Advocates want black mark on college transcripts for campus sexual assault

One group pushing for more college involvement in campus sexual assault accusations wants to make sure there’s a black mark on the transcripts of any student punished for assault or harassment.

This suggestion by the Association of Title IX Administrators might be a good one if today’s campus climates were different. As matters stand, not one in which students who probably didn’t commit acts of sexual violence are routinely punished anyway.

To brand someone a rapist based on colleges’ preponderance of evidence standard — that is, based on 50.01 percent certainty the assault happened — is a dangerous precedent in itself. To brand someone for life in this way, effectively making transfers impossible, is even worse. I get where ATIXA is coming from, but if we’re going to try and keep a student from having a future, we probably need more certainty that he deserves it.

Currently, young college men are being expelled based on accusations without evidence, thanks to federal rules from the Department of Education. Many of these young men are fighting back by suing their universities for denying them due process. Colleges and universities are incentivized to punish students based on accusations alone, rather than to conduct a fair hearing that might result in a finding of “not responsible” and bring down federal pressure.

In a recent ruling from the Department’s Office for Civil Rights, the University of Virginia was faulted for violating the federal anti-discrimination law Title IX because it didn’t expel enough students who were deemed responsible in campus proceedings. But a university administrator said part of that was because the school wasn’t comfortable permanently expelling a student without stronger evidence that he had done something wrong.

Advocates frequently point out that the preponderance of evidence standard is the norm in civil court. But civil courts have basic due process protections that counterbalance that low standard of evidence. In civil court, defendants are permitted to have legal representation — not just a lawyer sitting silently beside them. They are entitled to discovery, subpoena power and sworn testimony — none of which are currently allowed in campus kangaroo courts.

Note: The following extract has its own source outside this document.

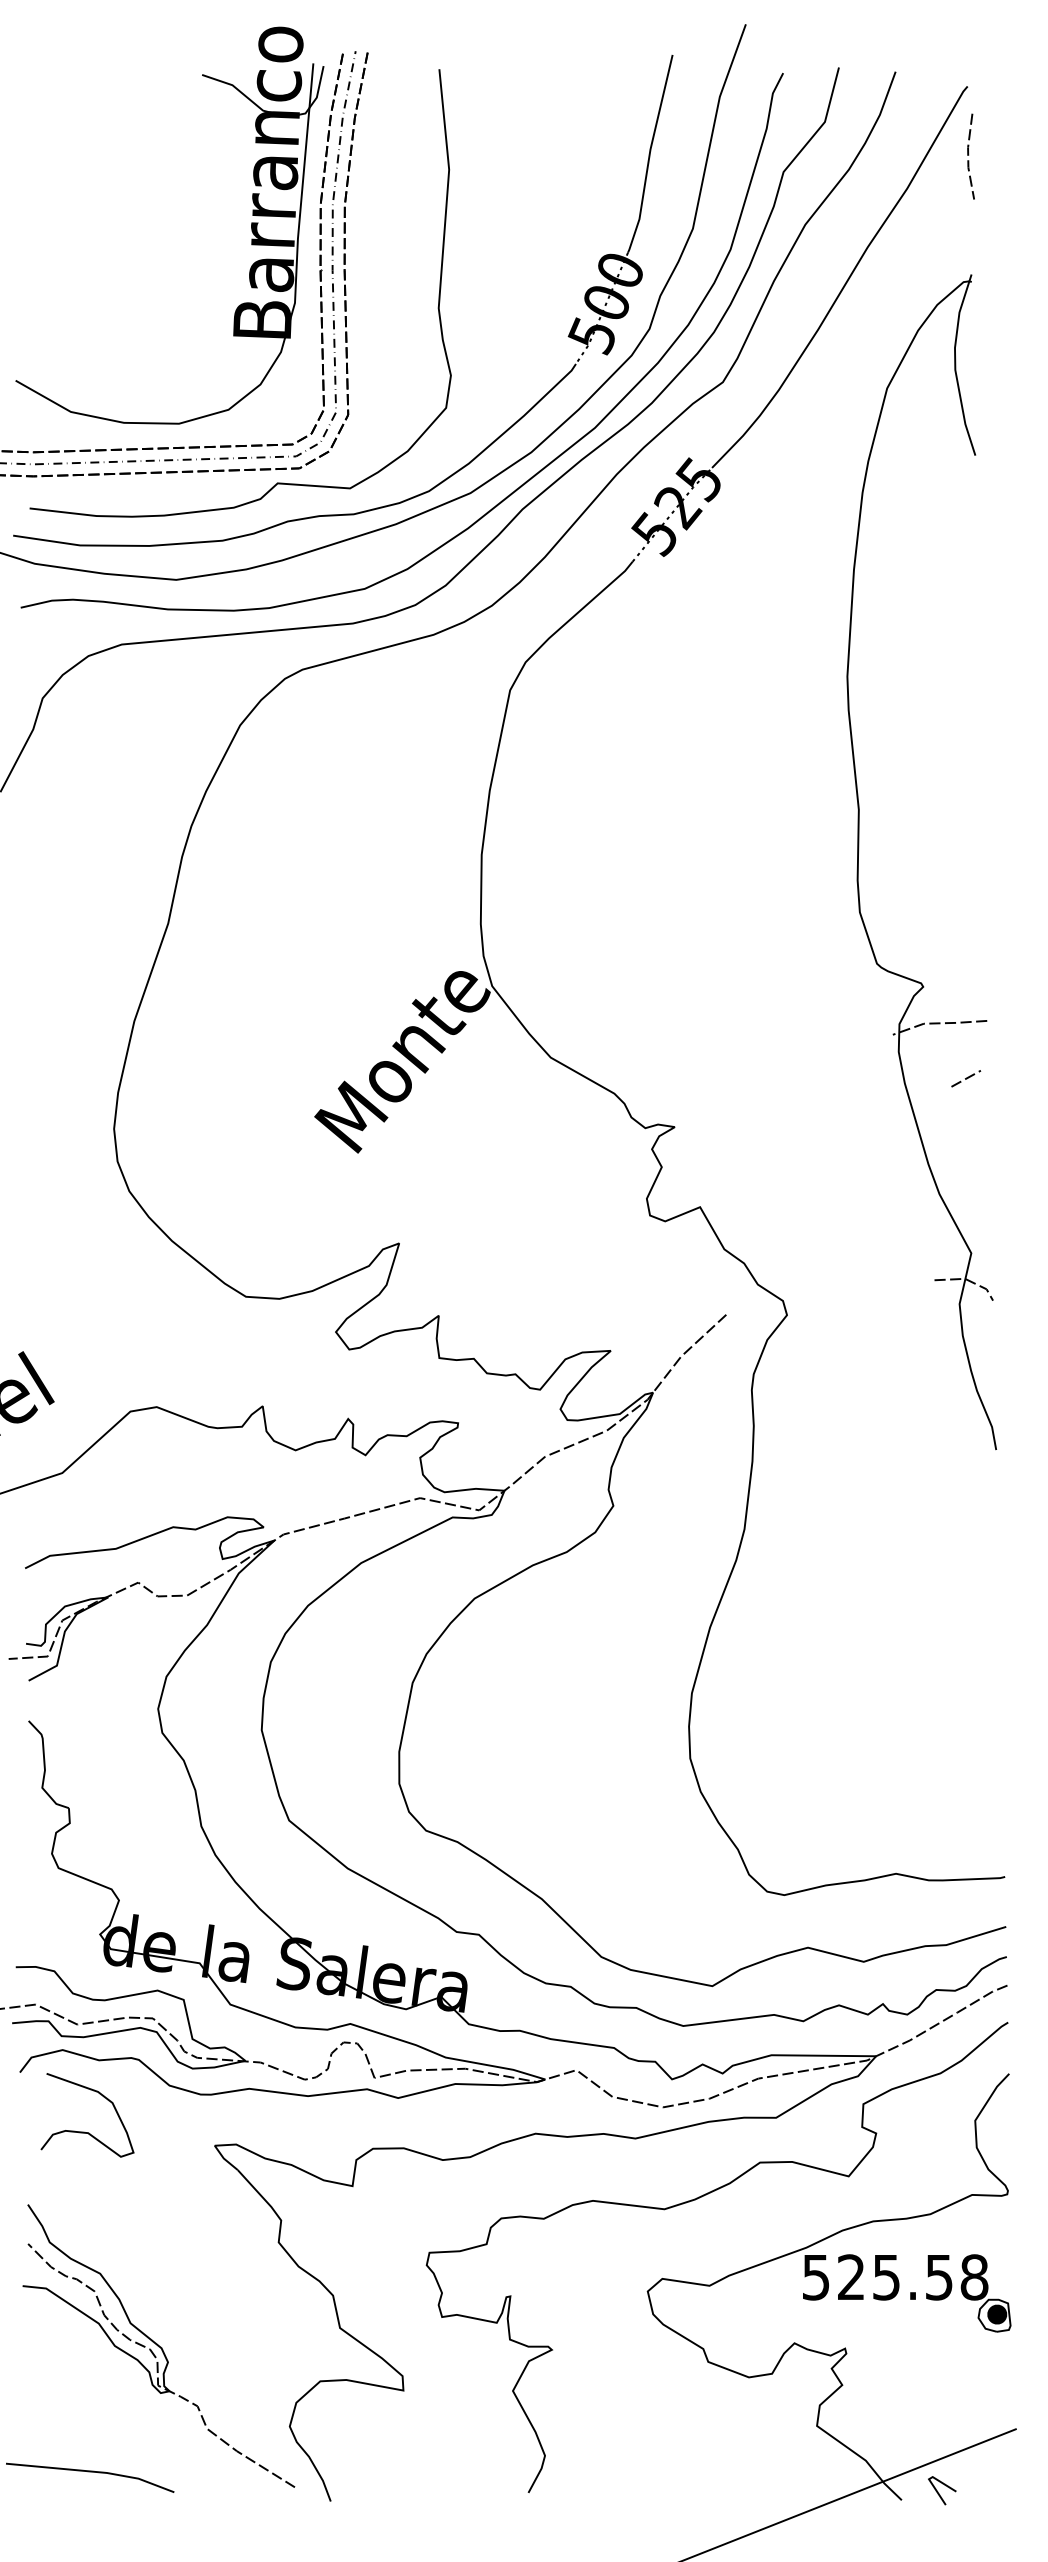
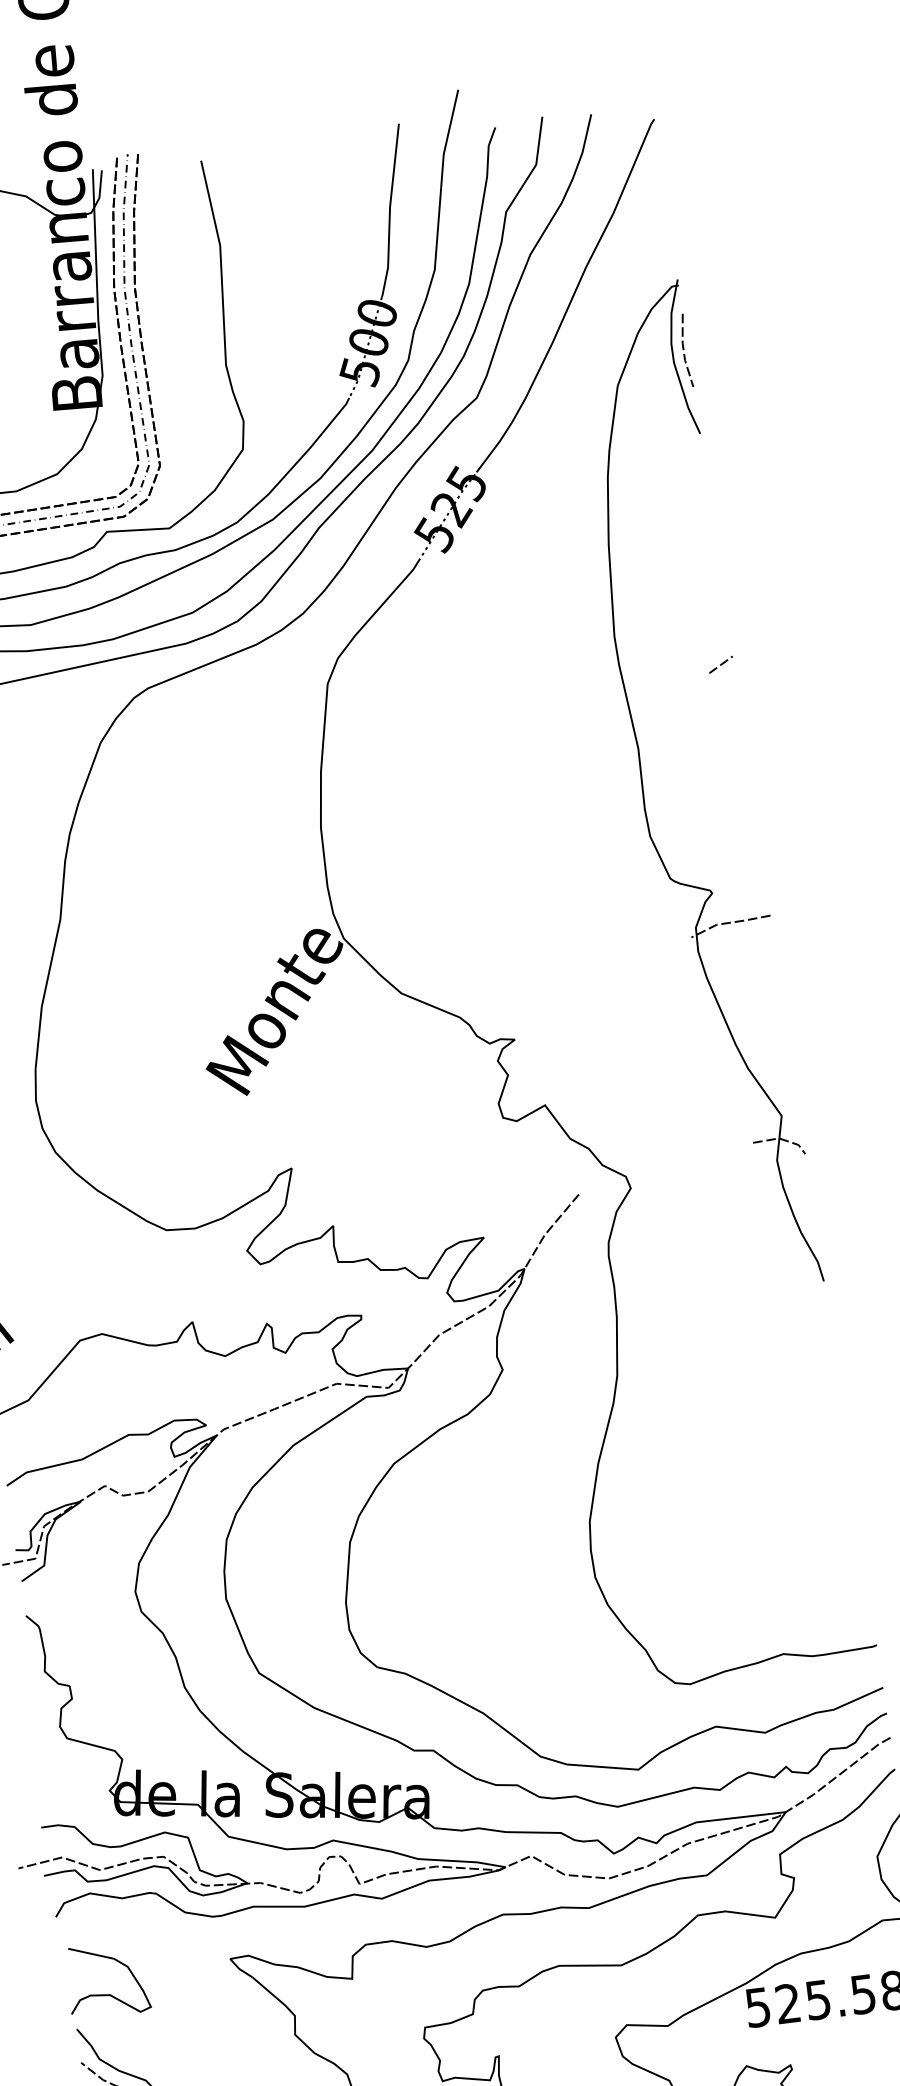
line: (969, 155) -> (684, 349), moved
line: (966, 1078) -> (721, 664), moved
curve: (84, 2131) -> (106, 1994), moved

If campuses offered an actual fair process that included due process protections for accused students, and schools were absolutely sure an assault took placed based on more than just he said/she said, then transcript notation might make sense. But since that is unlikely under current guidelines and pressure from the federal government, the idea, already adopted in New York and Virginia, is untenable.

As recently as March, campus activist and Yale Law student Alexandra Brodsky opposed the notation idea.

“I also worry about that because I think that people can change,” Brodsky said. “And my public defender hat says that we need to give people the opportunity to learn from this experience.”

Families Advocating for Campus Equality, a group of mothers whose sons had been wrongly accused and who provide support for other accused students, also came out in opposition to transcript notations. The group argues that if the “scarlet flag” is supposed to keep dangerous individuals from other campuses, then there’s no reason for police not to be involved. After all, the criminal justice system is the only means for getting violent offenders off of college campuses and off the streets, where they can continue to find new victims.